То, что Тизарда устроила такая ситуация, никого не удивило. В 1948 году он поддержал идею создания атомного оружия в Великобритании (хотя уже через год поменял свое мнение, заявив, что Британия перестала быть великой державой). Правительство потратило около 100 тысяч фунтов, и эти торопливые, почти панические движения сильно контрастировали с величественным движением науки в НФЛ. Это куда больше относилось к событиям в Берлине и Праге, чем к намерениям Королевского общества (как раз тогда, в октябре 1948 года, снос бомбоубежищ вдруг прекратился). И это точно не имело никакого отношения к Алану, который оказался пешкой в большой игре. Таким образом, в контракте не было ничего ни про Ньюмана, ни про Блэккета. Ньюманом двигал исключительно математический интерес: он с отчаянием думал о том, каких результатов можно было бы достичь, если бы таланты тех, кто работал в Блэтчли, были применены в его области. Он хотел купить машину и заниматься математикой, но в тот момент стало ясно, что это невозможно: главной задачей для всех становилось развитие оборудования. Поэтому его интерес к проекту ослаб, и он не возражал, что дальнейшая работа будет проходить без него. Блэкетт же был раздражен, тем более, что он был противником развития атомного оружия.
Но даже если не брать в расчет политические причины, Алан слишком поздно занялся работой над проектом. Без него уже успели принять важное решение о том, чтобы использовать в качестве резервного хранилища магнитный барабан, который разработали в Биркбек-колледже.

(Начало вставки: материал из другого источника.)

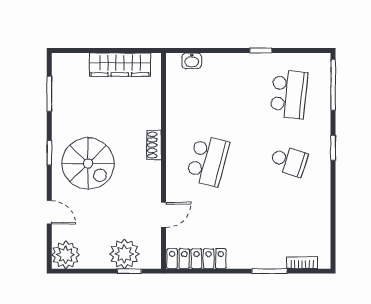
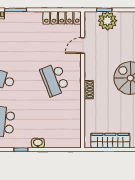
washbasin: (192, 61) -> (38, 143), moved
school desk: (208, 161) -> (55, 80), turned -36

Заряды располагались на дорожках вокруг барабана и считывались при помощи головки. Такое устройство могло заменить множество медленных, дешевых линий задержки, чтобы хранить информацию и команды, котрые не нужно использовать прямо сейчас. Еще одно новшество, изначально предложенное Ньюманом, заключалось в использовании «Б-трубки». Это была дополнительная электронно-лучевая трубка, с помощью которой можно было вносить изменения в команды. Ее можно было использовать, работая, например, с последовательностью чисел, и при этом избегать сложного программирования. В целом это противоречило принципам, которые Алан разрабатывал для ACE: согласно этим принципам, использование команд было предпочтительнее, чем введение дополнительного оборудования.
Если же говорить в целом, то все решения уже были приняты другими. Они называли ее малой экспериментальной машиной или «ребенком». Но это был чужой ребенок, а не его. Уильямс все переиграл. Сначала Дарвин надеялся, что Уильямс построит машину по инструкциям Тьюринга, а теперь Тьюринг должен был сделать так, чтобы машина Уильямса заработала. При всем желании тут не обошлось без конфликта, тем более, что группа инженеров не хотела, чтобы ими кто-то руководил. Граница между математиками и инженерами оказалась очень четкой, между ними опустился своего рода железный занавес. Этот компьютер никогда бы не стал компьютером Алана Тьюринга, как мог бы им стать ACE. Поэтому Алан постарался освободиться от какой-либо административной ответственности за этот проект настолько, насколько это было возможно. Но он мог помогать в его создании, а впоследствии, возможно, и пользоваться им. Кроме того, его привлекали зарплата в размере 1200 фунтов в год (в июне 1949 года ее повысили до 1400) и значительная свобода действий и перемещений.